Design files in plain text:
◆ ◆ ◆ ◆
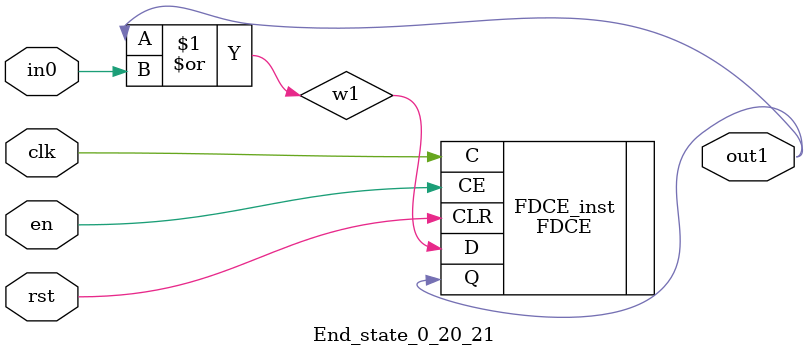
<source format=v>
module engine_0_20(out,clk,sod,en, in_0, in_3, in_5, in_6, in_8, in_10, in_15, in_16, in_17, in_29, in_30, in_32, in_36, in_37, in_41);
//pcre: /^User-Agent\x3A[^\r\n]*malware/miH
//block char: ^[9], N[0], L[0], G[0], S[0], -[0], a[0], r[0], e[0], u[0], t[0], w[0], \x3A[8], [^\r\n][2], M[0], 

	input clk,sod,en;

	input in_0, in_3, in_5, in_6, in_8, in_10, in_15, in_16, in_17, in_29, in_30, in_32, in_36, in_37, in_41;
	output out;

	assign w0 = 1'b1;
	state_0_20_1 BlockState_0_20_1 (w1,in_0,clk,en,sod,w0);
	state_0_20_2 BlockState_0_20_2 (w2,in_29,clk,en,sod,w1);
	state_0_20_3 BlockState_0_20_3 (w3,in_8,clk,en,sod,w2);
	state_0_20_4 BlockState_0_20_4 (w4,in_17,clk,en,sod,w3);
	state_0_20_5 BlockState_0_20_5 (w5,in_16,clk,en,sod,w4);
	state_0_20_6 BlockState_0_20_6 (w6,in_10,clk,en,sod,w5);
	state_0_20_7 BlockState_0_20_7 (w7,in_15,clk,en,sod,w6);
	state_0_20_8 BlockState_0_20_8 (w8,in_6,clk,en,sod,w7);
	state_0_20_9 BlockState_0_20_9 (w9,in_17,clk,en,sod,w8);
	state_0_20_10 BlockState_0_20_10 (w10,in_3,clk,en,sod,w9);
	state_0_20_11 BlockState_0_20_11 (w11,in_30,clk,en,sod,w10);
	state_0_20_12 BlockState_0_20_12 (w12,in_36,clk,en,sod,w11);
	state_0_20_13 BlockState_0_20_13 (w13,in_37,clk,en,sod,w13,w12);
	state_0_20_14 BlockState_0_20_14 (w14,in_41,clk,en,sod,w12,w13);
	state_0_20_15 BlockState_0_20_15 (w15,in_15,clk,en,sod,w14);
	state_0_20_16 BlockState_0_20_16 (w16,in_5,clk,en,sod,w15);
	state_0_20_17 BlockState_0_20_17 (w17,in_32,clk,en,sod,w16);
	state_0_20_18 BlockState_0_20_18 (w18,in_15,clk,en,sod,w17);
	state_0_20_19 BlockState_0_20_19 (w19,in_16,clk,en,sod,w18);
	state_0_20_20 BlockState_0_20_20 (w20,in_17,clk,en,sod,w19);
	End_state_0_20_21 BlockState_0_20_21 (out,clk,en,sod,w20);
endmodule

module state_0_20_1(out1,in_char,clk,en,rst,in0);
	input in_char,clk,en,rst,in0;
	output out1;
	wire w1,w2;
	assign w1 = in0; 
	and(w2,in_char,w1);
	FDCE #(.INIT(1'b0)) FDCE_inst (
		.Q(out1),
		.C(clk),
		.CE(en),
		.CLR(rst),
		.D(w2)
);
endmodule

module state_0_20_2(out1,in_char,clk,en,rst,in0);
	input in_char,clk,en,rst,in0;
	output out1;
	wire w1,w2;
	assign w1 = in0; 
	and(w2,in_char,w1);
	FDCE #(.INIT(1'b0)) FDCE_inst (
		.Q(out1),
		.C(clk),
		.CE(en),
		.CLR(rst),
		.D(w2)
);
endmodule

module state_0_20_3(out1,in_char,clk,en,rst,in0);
	input in_char,clk,en,rst,in0;
	output out1;
	wire w1,w2;
	assign w1 = in0; 
	and(w2,in_char,w1);
	FDCE #(.INIT(1'b0)) FDCE_inst (
		.Q(out1),
		.C(clk),
		.CE(en),
		.CLR(rst),
		.D(w2)
);
endmodule

module state_0_20_4(out1,in_char,clk,en,rst,in0);
	input in_char,clk,en,rst,in0;
	output out1;
	wire w1,w2;
	assign w1 = in0; 
	and(w2,in_char,w1);
	FDCE #(.INIT(1'b0)) FDCE_inst (
		.Q(out1),
		.C(clk),
		.CE(en),
		.CLR(rst),
		.D(w2)
);
endmodule

module state_0_20_5(out1,in_char,clk,en,rst,in0);
	input in_char,clk,en,rst,in0;
	output out1;
	wire w1,w2;
	assign w1 = in0; 
	and(w2,in_char,w1);
	FDCE #(.INIT(1'b0)) FDCE_inst (
		.Q(out1),
		.C(clk),
		.CE(en),
		.CLR(rst),
		.D(w2)
);
endmodule

module state_0_20_6(out1,in_char,clk,en,rst,in0);
	input in_char,clk,en,rst,in0;
	output out1;
	wire w1,w2;
	assign w1 = in0; 
	and(w2,in_char,w1);
	FDCE #(.INIT(1'b0)) FDCE_inst (
		.Q(out1),
		.C(clk),
		.CE(en),
		.CLR(rst),
		.D(w2)
);
endmodule

module state_0_20_7(out1,in_char,clk,en,rst,in0);
	input in_char,clk,en,rst,in0;
	output out1;
	wire w1,w2;
	assign w1 = in0; 
	and(w2,in_char,w1);
	FDCE #(.INIT(1'b0)) FDCE_inst (
		.Q(out1),
		.C(clk),
		.CE(en),
		.CLR(rst),
		.D(w2)
);
endmodule

module state_0_20_8(out1,in_char,clk,en,rst,in0);
	input in_char,clk,en,rst,in0;
	output out1;
	wire w1,w2;
	assign w1 = in0; 
	and(w2,in_char,w1);
	FDCE #(.INIT(1'b0)) FDCE_inst (
		.Q(out1),
		.C(clk),
		.CE(en),
		.CLR(rst),
		.D(w2)
);
endmodule

module state_0_20_9(out1,in_char,clk,en,rst,in0);
	input in_char,clk,en,rst,in0;
	output out1;
	wire w1,w2;
	assign w1 = in0; 
	and(w2,in_char,w1);
	FDCE #(.INIT(1'b0)) FDCE_inst (
		.Q(out1),
		.C(clk),
		.CE(en),
		.CLR(rst),
		.D(w2)
);
endmodule

module state_0_20_10(out1,in_char,clk,en,rst,in0);
	input in_char,clk,en,rst,in0;
	output out1;
	wire w1,w2;
	assign w1 = in0; 
	and(w2,in_char,w1);
	FDCE #(.INIT(1'b0)) FDCE_inst (
		.Q(out1),
		.C(clk),
		.CE(en),
		.CLR(rst),
		.D(w2)
);
endmodule

module state_0_20_11(out1,in_char,clk,en,rst,in0);
	input in_char,clk,en,rst,in0;
	output out1;
	wire w1,w2;
	assign w1 = in0; 
	and(w2,in_char,w1);
	FDCE #(.INIT(1'b0)) FDCE_inst (
		.Q(out1),
		.C(clk),
		.CE(en),
		.CLR(rst),
		.D(w2)
);
endmodule

module state_0_20_12(out1,in_char,clk,en,rst,in0);
	input in_char,clk,en,rst,in0;
	output out1;
	wire w1,w2;
	assign w1 = in0; 
	and(w2,in_char,w1);
	FDCE #(.INIT(1'b0)) FDCE_inst (
		.Q(out1),
		.C(clk),
		.CE(en),
		.CLR(rst),
		.D(w2)
);
endmodule

module state_0_20_13(out1,in_char,clk,en,rst,in0,in1);
	input in_char,clk,en,rst,in0,in1;
	output out1;
	wire w1,w2;
	or(w1,in0,in1);
	and(w2,in_char,w1);
	FDCE #(.INIT(1'b0)) FDCE_inst (
		.Q(out1),
		.C(clk),
		.CE(en),
		.CLR(rst),
		.D(w2)
);
endmodule

module state_0_20_14(out1,in_char,clk,en,rst,in0,in1);
	input in_char,clk,en,rst,in0,in1;
	output out1;
	wire w1,w2;
	or(w1,in0,in1);
	and(w2,in_char,w1);
	FDCE #(.INIT(1'b0)) FDCE_inst (
		.Q(out1),
		.C(clk),
		.CE(en),
		.CLR(rst),
		.D(w2)
);
endmodule

module state_0_20_15(out1,in_char,clk,en,rst,in0);
	input in_char,clk,en,rst,in0;
	output out1;
	wire w1,w2;
	assign w1 = in0; 
	and(w2,in_char,w1);
	FDCE #(.INIT(1'b0)) FDCE_inst (
		.Q(out1),
		.C(clk),
		.CE(en),
		.CLR(rst),
		.D(w2)
);
endmodule

module state_0_20_16(out1,in_char,clk,en,rst,in0);
	input in_char,clk,en,rst,in0;
	output out1;
	wire w1,w2;
	assign w1 = in0; 
	and(w2,in_char,w1);
	FDCE #(.INIT(1'b0)) FDCE_inst (
		.Q(out1),
		.C(clk),
		.CE(en),
		.CLR(rst),
		.D(w2)
);
endmodule

module state_0_20_17(out1,in_char,clk,en,rst,in0);
	input in_char,clk,en,rst,in0;
	output out1;
	wire w1,w2;
	assign w1 = in0; 
	and(w2,in_char,w1);
	FDCE #(.INIT(1'b0)) FDCE_inst (
		.Q(out1),
		.C(clk),
		.CE(en),
		.CLR(rst),
		.D(w2)
);
endmodule

module state_0_20_18(out1,in_char,clk,en,rst,in0);
	input in_char,clk,en,rst,in0;
	output out1;
	wire w1,w2;
	assign w1 = in0; 
	and(w2,in_char,w1);
	FDCE #(.INIT(1'b0)) FDCE_inst (
		.Q(out1),
		.C(clk),
		.CE(en),
		.CLR(rst),
		.D(w2)
);
endmodule

module state_0_20_19(out1,in_char,clk,en,rst,in0);
	input in_char,clk,en,rst,in0;
	output out1;
	wire w1,w2;
	assign w1 = in0; 
	and(w2,in_char,w1);
	FDCE #(.INIT(1'b0)) FDCE_inst (
		.Q(out1),
		.C(clk),
		.CE(en),
		.CLR(rst),
		.D(w2)
);
endmodule

module state_0_20_20(out1,in_char,clk,en,rst,in0);
	input in_char,clk,en,rst,in0;
	output out1;
	wire w1,w2;
	assign w1 = in0; 
	and(w2,in_char,w1);
	FDCE #(.INIT(1'b0)) FDCE_inst (
		.Q(out1),
		.C(clk),
		.CE(en),
		.CLR(rst),
		.D(w2)
);
endmodule

module End_state_0_20_21(out1,clk,en,rst,in0);
	input clk,rst,en,in0;
	output out1;
	wire w1;
	or(w1,out1,in0);
	FDCE #(.INIT(1'b0)) FDCE_inst (
		.Q(out1),
		.C(clk),
		.CE(en),
		.CLR(rst),
		.D(w1)
);
endmodule


</source>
◆ ◆ ◆ ◆
ASSIGNED TASK:
Retype the entries above exactly. Stop after the line containing "state_0_20_14 BlockState_0_20_14 (w14,in_41,clk,en,sod,w12,w13);", and omit the pictures.

ANSWER FOR THIS EXERCISE:
<source format=v>
module engine_0_20(out,clk,sod,en, in_0, in_3, in_5, in_6, in_8, in_10, in_15, in_16, in_17, in_29, in_30, in_32, in_36, in_37, in_41);
//pcre: /^User-Agent\x3A[^\r\n]*malware/miH
//block char: ^[9], N[0], L[0], G[0], S[0], -[0], a[0], r[0], e[0], u[0], t[0], w[0], \x3A[8], [^\r\n][2], M[0], 

	input clk,sod,en;

	input in_0, in_3, in_5, in_6, in_8, in_10, in_15, in_16, in_17, in_29, in_30, in_32, in_36, in_37, in_41;
	output out;

	assign w0 = 1'b1;
	state_0_20_1 BlockState_0_20_1 (w1,in_0,clk,en,sod,w0);
	state_0_20_2 BlockState_0_20_2 (w2,in_29,clk,en,sod,w1);
	state_0_20_3 BlockState_0_20_3 (w3,in_8,clk,en,sod,w2);
	state_0_20_4 BlockState_0_20_4 (w4,in_17,clk,en,sod,w3);
	state_0_20_5 BlockState_0_20_5 (w5,in_16,clk,en,sod,w4);
	state_0_20_6 BlockState_0_20_6 (w6,in_10,clk,en,sod,w5);
	state_0_20_7 BlockState_0_20_7 (w7,in_15,clk,en,sod,w6);
	state_0_20_8 BlockState_0_20_8 (w8,in_6,clk,en,sod,w7);
	state_0_20_9 BlockState_0_20_9 (w9,in_17,clk,en,sod,w8);
	state_0_20_10 BlockState_0_20_10 (w10,in_3,clk,en,sod,w9);
	state_0_20_11 BlockState_0_20_11 (w11,in_30,clk,en,sod,w10);
	state_0_20_12 BlockState_0_20_12 (w12,in_36,clk,en,sod,w11);
	state_0_20_13 BlockState_0_20_13 (w13,in_37,clk,en,sod,w13,w12);
	state_0_20_14 BlockState_0_20_14 (w14,in_41,clk,en,sod,w12,w13);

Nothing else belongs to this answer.